Overcoming VBC challenges
Many long-term facilities now have hospitalist-trained physicians serving as managing physicians. However, long-term-care residents often require different services than other subsets, including geriatric services, comorbidities management and chronic care management, Leveque explained. As a result, facilities are relying more on specialists, which can create additional costs —or value.
Technology also can help reduce expenses and facilitate communication among caregivers.
“Performance management around VBC is much bigger than a transition from one level of care to another,” La Fleur said. “You have to be able to put into a practitioner’s hands what they need to look at.”

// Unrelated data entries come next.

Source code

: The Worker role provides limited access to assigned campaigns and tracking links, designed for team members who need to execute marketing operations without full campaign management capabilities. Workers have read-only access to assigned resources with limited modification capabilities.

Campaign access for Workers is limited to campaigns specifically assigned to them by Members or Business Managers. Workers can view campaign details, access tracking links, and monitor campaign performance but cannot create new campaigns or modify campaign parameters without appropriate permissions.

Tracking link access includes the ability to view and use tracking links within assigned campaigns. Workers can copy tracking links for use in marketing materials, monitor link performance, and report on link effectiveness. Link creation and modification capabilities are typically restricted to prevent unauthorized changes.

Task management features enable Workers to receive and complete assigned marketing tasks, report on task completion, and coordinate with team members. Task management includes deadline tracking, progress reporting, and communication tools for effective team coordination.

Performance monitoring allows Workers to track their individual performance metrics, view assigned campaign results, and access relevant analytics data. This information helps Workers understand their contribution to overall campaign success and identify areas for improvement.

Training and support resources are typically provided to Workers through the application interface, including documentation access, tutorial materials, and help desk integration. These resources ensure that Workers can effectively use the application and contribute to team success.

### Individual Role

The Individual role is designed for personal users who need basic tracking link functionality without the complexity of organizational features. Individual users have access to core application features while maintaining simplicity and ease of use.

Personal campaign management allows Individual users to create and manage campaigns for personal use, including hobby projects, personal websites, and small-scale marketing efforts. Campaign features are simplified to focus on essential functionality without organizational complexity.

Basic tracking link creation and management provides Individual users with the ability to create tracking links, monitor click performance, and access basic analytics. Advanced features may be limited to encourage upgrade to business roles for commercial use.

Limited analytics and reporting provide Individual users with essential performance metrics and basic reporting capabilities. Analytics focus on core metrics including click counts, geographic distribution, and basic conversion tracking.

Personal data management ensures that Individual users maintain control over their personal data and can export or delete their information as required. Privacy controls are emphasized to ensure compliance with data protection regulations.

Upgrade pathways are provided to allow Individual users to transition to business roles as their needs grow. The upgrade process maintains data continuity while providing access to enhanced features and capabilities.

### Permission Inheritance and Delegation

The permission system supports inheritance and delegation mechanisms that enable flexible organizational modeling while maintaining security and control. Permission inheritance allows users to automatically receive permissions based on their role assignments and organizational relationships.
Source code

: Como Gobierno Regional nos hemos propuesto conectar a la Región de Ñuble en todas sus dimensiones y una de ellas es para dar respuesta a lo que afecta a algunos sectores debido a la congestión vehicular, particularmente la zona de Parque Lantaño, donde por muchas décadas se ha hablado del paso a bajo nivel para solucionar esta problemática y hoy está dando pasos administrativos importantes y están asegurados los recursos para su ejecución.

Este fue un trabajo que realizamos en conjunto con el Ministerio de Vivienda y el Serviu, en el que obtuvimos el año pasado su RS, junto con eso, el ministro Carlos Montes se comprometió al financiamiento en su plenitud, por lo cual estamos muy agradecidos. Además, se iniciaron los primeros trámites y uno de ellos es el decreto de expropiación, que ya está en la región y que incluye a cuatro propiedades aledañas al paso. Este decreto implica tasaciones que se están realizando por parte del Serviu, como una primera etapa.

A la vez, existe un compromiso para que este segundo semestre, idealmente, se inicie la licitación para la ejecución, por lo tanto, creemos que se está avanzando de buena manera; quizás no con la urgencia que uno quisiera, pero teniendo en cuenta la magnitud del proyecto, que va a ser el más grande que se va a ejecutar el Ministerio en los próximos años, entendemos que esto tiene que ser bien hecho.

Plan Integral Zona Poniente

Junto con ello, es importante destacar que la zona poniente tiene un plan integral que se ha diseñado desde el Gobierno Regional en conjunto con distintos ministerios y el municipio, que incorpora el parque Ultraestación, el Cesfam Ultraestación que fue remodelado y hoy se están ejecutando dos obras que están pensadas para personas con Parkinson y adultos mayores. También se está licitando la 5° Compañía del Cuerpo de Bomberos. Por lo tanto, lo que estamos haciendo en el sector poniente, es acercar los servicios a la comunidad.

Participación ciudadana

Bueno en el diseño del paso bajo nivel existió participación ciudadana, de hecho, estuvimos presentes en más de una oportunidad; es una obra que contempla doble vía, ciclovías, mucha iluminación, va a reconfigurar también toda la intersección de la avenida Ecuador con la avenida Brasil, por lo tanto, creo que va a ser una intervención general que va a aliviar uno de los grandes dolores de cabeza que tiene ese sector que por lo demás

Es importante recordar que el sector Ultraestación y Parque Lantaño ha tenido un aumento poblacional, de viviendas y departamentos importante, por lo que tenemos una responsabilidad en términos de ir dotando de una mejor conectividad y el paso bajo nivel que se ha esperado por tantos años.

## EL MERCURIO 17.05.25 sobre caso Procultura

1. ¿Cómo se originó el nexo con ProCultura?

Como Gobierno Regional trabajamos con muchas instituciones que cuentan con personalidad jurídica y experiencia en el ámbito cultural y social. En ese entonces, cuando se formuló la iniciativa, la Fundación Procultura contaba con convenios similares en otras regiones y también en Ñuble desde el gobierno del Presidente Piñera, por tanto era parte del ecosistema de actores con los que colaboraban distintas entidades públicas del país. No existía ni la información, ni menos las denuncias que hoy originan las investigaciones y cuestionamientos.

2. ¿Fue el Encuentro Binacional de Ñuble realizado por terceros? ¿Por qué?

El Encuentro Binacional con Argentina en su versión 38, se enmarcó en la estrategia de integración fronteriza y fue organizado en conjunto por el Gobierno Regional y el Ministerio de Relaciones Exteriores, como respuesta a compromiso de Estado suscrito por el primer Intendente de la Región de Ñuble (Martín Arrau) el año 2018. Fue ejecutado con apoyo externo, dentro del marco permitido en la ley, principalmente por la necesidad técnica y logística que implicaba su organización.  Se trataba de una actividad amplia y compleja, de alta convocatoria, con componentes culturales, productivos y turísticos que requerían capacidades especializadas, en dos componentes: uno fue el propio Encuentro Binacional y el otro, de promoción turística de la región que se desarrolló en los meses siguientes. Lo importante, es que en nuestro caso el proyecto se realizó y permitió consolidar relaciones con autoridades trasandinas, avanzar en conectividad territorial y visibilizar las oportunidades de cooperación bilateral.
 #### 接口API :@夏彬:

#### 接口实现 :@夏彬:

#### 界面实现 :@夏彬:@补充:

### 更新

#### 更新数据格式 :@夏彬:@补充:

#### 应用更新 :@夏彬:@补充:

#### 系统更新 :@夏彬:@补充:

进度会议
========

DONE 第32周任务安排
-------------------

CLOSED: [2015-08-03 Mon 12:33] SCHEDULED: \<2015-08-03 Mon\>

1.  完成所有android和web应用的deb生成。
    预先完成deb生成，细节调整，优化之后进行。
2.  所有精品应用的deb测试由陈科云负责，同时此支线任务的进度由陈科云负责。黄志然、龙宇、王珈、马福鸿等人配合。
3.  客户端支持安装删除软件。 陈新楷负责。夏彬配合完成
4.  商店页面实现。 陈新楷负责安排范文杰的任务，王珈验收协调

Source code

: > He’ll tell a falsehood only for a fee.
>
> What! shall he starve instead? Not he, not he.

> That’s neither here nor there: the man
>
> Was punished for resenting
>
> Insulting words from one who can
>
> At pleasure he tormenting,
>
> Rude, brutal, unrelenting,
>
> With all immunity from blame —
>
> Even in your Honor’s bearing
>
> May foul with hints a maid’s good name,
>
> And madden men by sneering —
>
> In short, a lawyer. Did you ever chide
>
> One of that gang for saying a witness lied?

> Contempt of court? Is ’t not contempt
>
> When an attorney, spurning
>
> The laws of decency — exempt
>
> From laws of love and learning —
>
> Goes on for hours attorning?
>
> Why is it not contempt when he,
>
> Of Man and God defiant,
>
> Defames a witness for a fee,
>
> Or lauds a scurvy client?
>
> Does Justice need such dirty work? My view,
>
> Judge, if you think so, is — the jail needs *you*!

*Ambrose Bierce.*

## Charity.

Unfortunately, most facilities use platforms that do not interact with one another, and existing platforms may not provide the exact data that partners want visibility into.
“There’s no one-stop shop,” Pruitt said. “We’re looking to hire our own person that can go in and build these reports. We want our destiny written by us, not somebody else out there that’s telling us how it’s going to work.”
Good data and technology, great training and support, and incentives are critical to VBC success, Price said. The entire staff must understand and be invested in the end goal.
“We make sure everybody, all of our physicians and nurse practitioners, are incentivized based on quality and all the communities we work in,” he said. “When you incentivize the community, amazing things happen.”
VBC is only as good as its relationships.
“We’ve taken the approach of developing a solution that’s going to meet where the operator or partner is at,” Dressen explained. “We bring to the table, ‘Here’s how you make a Medicare Advantage plan successful,’ but you need to help us know how we make it successful in your community.”
A VBC approach requires flexibility, integration and consistency, Kaszak added. It’s important to find a partner who is nimble and specializes in the industry, who can work with and understand the nuances of each level of the organization, and who has the size and scale to build a partnership that will continue to be of value as things evolve, she explained.
The future of VBC
“VBC is here to stay,” Kaszak said. “[CMS is] making it easier for more physicians to participate and they’re doubling down by backing up the accountable care organization (ACO) model with some baby managed-care steps for physicians who are not ready to be a part of an ACO, but can still participate in specific condition primary care models.”
With that more flexible model, Curana Health has been able to cover supplemental benefits from food delivery and on-site beauty services to cognitive therapy and companion care for residents in senior living, Dressen said. His advice: Think about how to drive value creation to expand the tenet of what encompasses VBC.
“We have to talk about our role in determining health,” added Katzmann, who found such value in the VBC approach that she jumped into the insurance business. “Good health saves money, good health means better quality of care and good health means happier consumers.”
Caring for those patients has evolved as the types of patients at long-term-care facilities have become significantly more complex over the years.
“We’re expected to care for our communities,” Leveque said. “We need to shift CMS to better understand the types of care that we’re being asked to provide.”
“It’s chronic care management, managing the person holistically through their life and understanding their whole life,” Pruitt added.
The ideal future of VBC is one in which everyone can focus on the right long-term plan for any individual resident to improve their health outcomes, Price concluded.
“If we had transparency and we had simplicity, and there was real money tied to a common scorecard everybody had around the country, it would unleash massive creativity and ability to go out and execute,” he said.